Category Archives: Text mining

Modernista Vocabulary

Anyone who has studied modernista poetry has an image of what modernista language looks like. There are certain words that one automatically associates with this movement:  “cisnes,” “princesas,” “estatuas”, “céfiro” and so on. But how many of the so-called “modernista” words are also the most frequent words (MFW) employed by Darío and his followers? For example, I do not know why I always think of “nácar” as one of the quintessential modernista words. For me, it was surprising to discover that Darío does not use it in any of his poems in my database (don’t know if he uses it in his prose work).

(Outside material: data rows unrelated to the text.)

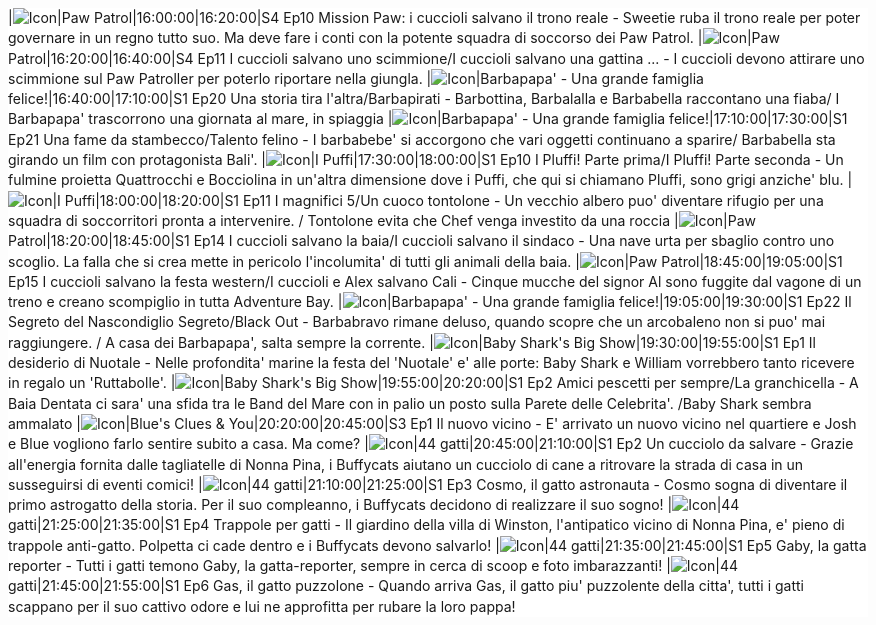 |![Icon](https://guidatv.sky.it/uuid/8a8b5ff3-2ed7-449d-bc63-ac204ce5b315/cover?md5ChecksumParam=2a92c34e21da00b13cfda3f7820b73f9)|Paw Patrol|16:00:00|16:20:00|S4 Ep10 Mission Paw: i cuccioli salvano il trono reale - Sweetie ruba il trono reale per poter governare in un regno tutto suo. Ma deve fare i conti con la potente squadra di soccorso dei Paw Patrol.
|![Icon](https://guidatv.sky.it/uuid/a036699c-aefe-40c5-bbf4-bb4d7d160828/cover?md5ChecksumParam=2a92c34e21da00b13cfda3f7820b73f9)|Paw Patrol|16:20:00|16:40:00|S4 Ep11 I cuccioli salvano uno scimmione/I cuccioli salvano una gattina ... - I cuccioli devono attirare uno scimmione sul Paw Patroller per poterlo riportare nella giungla.
|![Icon](https://guidatv.sky.it/uuid/6aee9c60-0c84-4458-b5bf-a81b8607c897/cover?md5ChecksumParam=f5017b9fc50bc66da8a8998896f1c9c4)|Barbapapa&#039; - Una grande famiglia felice!|16:40:00|17:10:00|S1 Ep20 Una storia tira l&#039;altra/Barbapirati - Barbottina, Barbalalla e Barbabella raccontano una fiaba/ I Barbapapa&#039; trascorrono una giornata al mare, in spiaggia
|![Icon](https://guidatv.sky.it/uuid/dc700af6-2683-4a77-8a8b-5968745e91d7/cover?md5ChecksumParam=f5017b9fc50bc66da8a8998896f1c9c4)|Barbapapa&#039; - Una grande famiglia felice!|17:10:00|17:30:00|S1 Ep21 Una fame da stambecco/Talento felino - I barbabebe&#039; si accorgono che vari oggetti continuano a sparire/ Barbabella sta girando un film con protagonista Bali&#039;.
|![Icon](https://guidatv.sky.it/uuid/d2c45057-b048-4ef3-b64f-19b0f2ccd1a2/cover?md5ChecksumParam=4ffa7cdd701b931a9a667fc5eb2ce0a0)|I Puffi|17:30:00|18:00:00|S1 Ep10 I Pluffi! Parte prima/I Pluffi! Parte seconda - Un fulmine proietta Quattrocchi e Bocciolina in un&#039;altra dimensione dove i Puffi, che qui si chiamano Pluffi, sono grigi anziche&#039; blu.
|![Icon](https://guidatv.sky.it/uuid/a7b14454-2e5f-493e-9a6e-5d294810f13f/cover?md5ChecksumParam=4ffa7cdd701b931a9a667fc5eb2ce0a0)|I Puffi|18:00:00|18:20:00|S1 Ep11 I magnifici 5/Un cuoco tontolone - Un vecchio albero puo&#039; diventare rifugio per una squadra di soccorritori pronta a intervenire. / Tontolone evita che Chef venga investito da una roccia
|![Icon](https://guidatv.sky.it/uuid/e188c8fb-88fc-480c-872c-1020ee6964db/cover?md5ChecksumParam=c2d54c81f343aebb0144dfe6efc4e81d)|Paw Patrol|18:20:00|18:45:00|S1 Ep14 I cuccioli salvano la baia/I cuccioli salvano il sindaco - Una nave urta per sbaglio contro uno scoglio. La falla che si crea mette in pericolo l&#039;incolumita&#039; di tutti gli animali della baia.
|![Icon](https://guidatv.sky.it/uuid/268bbabe-a414-434a-8962-077f541a96ff/cover?md5ChecksumParam=c2d54c81f343aebb0144dfe6efc4e81d)|Paw Patrol|18:45:00|19:05:00|S1 Ep15 I cuccioli salvano la festa western/I cuccioli e Alex salvano Cali - Cinque mucche del signor Al sono fuggite dal vagone di un treno e creano scompiglio in tutta Adventure Bay.
|![Icon](https://guidatv.sky.it/uuid/b01aa9ba-8273-41b7-b803-b87384355141/cover?md5ChecksumParam=f5017b9fc50bc66da8a8998896f1c9c4)|Barbapapa&#039; - Una grande famiglia felice!|19:05:00|19:30:00|S1 Ep22 Il Segreto del Nascondiglio Segreto/Black Out - Barbabravo rimane deluso, quando scopre che un arcobaleno non si puo&#039; mai raggiungere. / A casa dei Barbapapa&#039;, salta sempre la corrente.
|![Icon](https://guidatv.sky.it/uuid/e9773793-6e86-46a9-a062-5093d0a968ea/cover?md5ChecksumParam=18a88e236daf391fb40d709fe5596a0c)|Baby Shark&#039;s Big Show|19:30:00|19:55:00|S1 Ep1 Il desiderio di Nuotale - Nelle profondita&#039; marine la festa del &#039;Nuotale&#039; e&#039; alle porte: Baby Shark e William vorrebbero tanto ricevere in regalo un &#039;Ruttabolle&#039;.
|![Icon](https://guidatv.sky.it/uuid/e5d02996-5abb-4d1b-83e3-cbe83cec6d79/cover?md5ChecksumParam=18a88e236daf391fb40d709fe5596a0c)|Baby Shark&#039;s Big Show|19:55:00|20:20:00|S1 Ep2 Amici pescetti per sempre/La granchicella - A Baia Dentata ci sara&#039; una sfida tra le Band del Mare con in palio un posto sulla Parete delle Celebrita&#039;. /Baby Shark sembra ammalato
|![Icon](https://guidatv.sky.it/uuid/675c9759-ed3c-4191-94b7-bb84e109bbc0/cover?md5ChecksumParam=14de06c91644c903c2e1b4d5a1d7067e)|Blue&#039;s Clues &amp; You|20:20:00|20:45:00|S3 Ep1 Il nuovo vicino - E&#039; arrivato un nuovo vicino nel quartiere e Josh e Blue vogliono farlo sentire subito a casa. Ma come?
|![Icon](https://guidatv.sky.it/uuid/415b92ad-0e4d-4026-bff7-ae7145ef07e7/cover?md5ChecksumParam=b4cc484619be8db2ce4f69eeb370d68a)|44 gatti|20:45:00|21:10:00|S1 Ep2 Un cucciolo da salvare - Grazie all&#039;energia fornita dalle tagliatelle di Nonna Pina, i Buffycats aiutano un cucciolo di cane a ritrovare la strada di casa in un susseguirsi di eventi comici!
|![Icon](https://guidatv.sky.it/uuid/78dcbe2a-dc80-492f-bf87-fe7a6a27520f/cover?md5ChecksumParam=b4cc484619be8db2ce4f69eeb370d68a)|44 gatti|21:10:00|21:25:00|S1 Ep3 Cosmo, il gatto astronauta - Cosmo sogna di diventare il primo astrogatto della storia. Per il suo compleanno, i Buffycats decidono di realizzare il suo sogno!
|![Icon](https://guidatv.sky.it/uuid/8adab748-55db-4974-9152-1b9aebf9a1e6/cover?md5ChecksumParam=b4cc484619be8db2ce4f69eeb370d68a)|44 gatti|21:25:00|21:35:00|S1 Ep4 Trappole per gatti - Il giardino della villa di Winston, l&#039;antipatico vicino di Nonna Pina, e&#039; pieno di trappole anti-gatto. Polpetta ci cade dentro e i Buffycats devono salvarlo!
|![Icon](https://guidatv.sky.it/uuid/6e53384b-3460-4399-9c00-a61f706dfbe9/cover?md5ChecksumParam=b4cc484619be8db2ce4f69eeb370d68a)|44 gatti|21:35:00|21:45:00|S1 Ep5 Gaby, la gatta reporter - Tutti i gatti temono Gaby, la gatta-reporter, sempre in cerca di scoop e foto imbarazzanti!
|![Icon](https://guidatv.sky.it/uuid/30e24274-7002-4737-b595-9ea5579157cb/cover?md5ChecksumParam=b4cc484619be8db2ce4f69eeb370d68a)|44 gatti|21:45:00|21:55:00|S1 Ep6 Gas, il gatto puzzolone - Quando arriva Gas, il gatto piu&#039; puzzolente della citta&#039;, tutti i gatti scappano per il suo cattivo odore e lui ne approfitta per rubare la loro pappa!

The following is a list of twenty of Darío’s MFWs (excluding articles, prepositions and common verbs):

oh           0.2890521
vida         0.2870448
luz          0.2609499
oro          0.2288330
amor         0.2268256
alma         0.1987234
sol          0.1906941
azul         0.1666064
esperanza    0.1605845
canto        0.1565699
tierra       0.1505480
rosa         0.1485407
día          0.1465334
dios         0.1445261
gloria       0.1445261
rosas        0.1445261
sangre       0.1425188
ojos         0.1364968

And then there are those two words one usually associates with Darío’s poetry. They appear much less frequently in his texts:

cisne        0.05821189 
princesa     0.04616805

The gap between these two classical modernista words and the MFWs in Darío’s poetry is clearly shown in the following image.
vocabulario-dario

I know it is not right for me take Darío’s vocabulary as representative of modernista poetry in general, but I am not sure that adding corpuses from other writers and compiling a list of their shared MFRWs would solve the problem. And, is this “gap” simply a problem between perception and reality?

I suppose that in order to contrast the public perception of modernista vocabulary with the actual MFWs in their texts, one needs to find a way to compile a list of modernista words as understood by readers and critics.

Advertisements

Topic Tree

Many of the techniques I have been applying to my corpora were specifically designed for use with “Big Data” —which I do not have, unless one considers about eighty something poems “Big” data. I believe that it is possible to apply quantitative analysis to smaller groups of text and obtain meaningful results. Ted Underwood would probably disagree with me on this, but I think even he would be surprised at the results I am getting from using his Topic Tree method to Nájera’s poetry.

Topic modeling is very popular at the moment, but when I started working with modernista poetry I had my doubts about that approach. I didn’t know if it was the right one for my data as topic modeling tends to emphasize  the isolation of key themes in a single text. Because I was treating each poem as an individual work, I needed a technique that could help me establish links among the poems based on the recurrence of similar words/topics. Underwood’s technique (an alternative to topic modeling, which he calls Topic Tree), does exactly that. He applied it to a huge collection of 18th century documents and produced this dendrogram tree. He also has a post explaining his technique in detail.  Underwood uses a vector space model to compare words among corpuses, but instead of employing the tf-idf scores normally used by search engines, he has developed his own formula, which he explains in this Tech Note. In the same Tech Note, he has released his R code (as well as a very handy script to divide large trees into manageable sections).

Let me now show the results I got using the Topic Tree technique.  I fed my script 250 common words and that produced four main branches. As expected the branches of my tree reflect Nájera’s main topics.

In branch one, the topics are poetry, faith and childhood:rama1In Branch two, all the words are related to the experience of death:

rama2

In the third branch the focus is on natural elements, with strong emphasis on flying animals and love:rama3The fourth and last branch is also the most interesting one. In the top part the main topic is poetry and its representation of beauty/nature, towards the middle the dominant topic is sexual attraction and the lower part of the branch shows the poetic representation of women in modernista poetry (notice the words that cluster around “white”) .rama4

The experiment in my opinion was very successful and, of course, I am now curious about what a topic tree of modernista poetry would look like.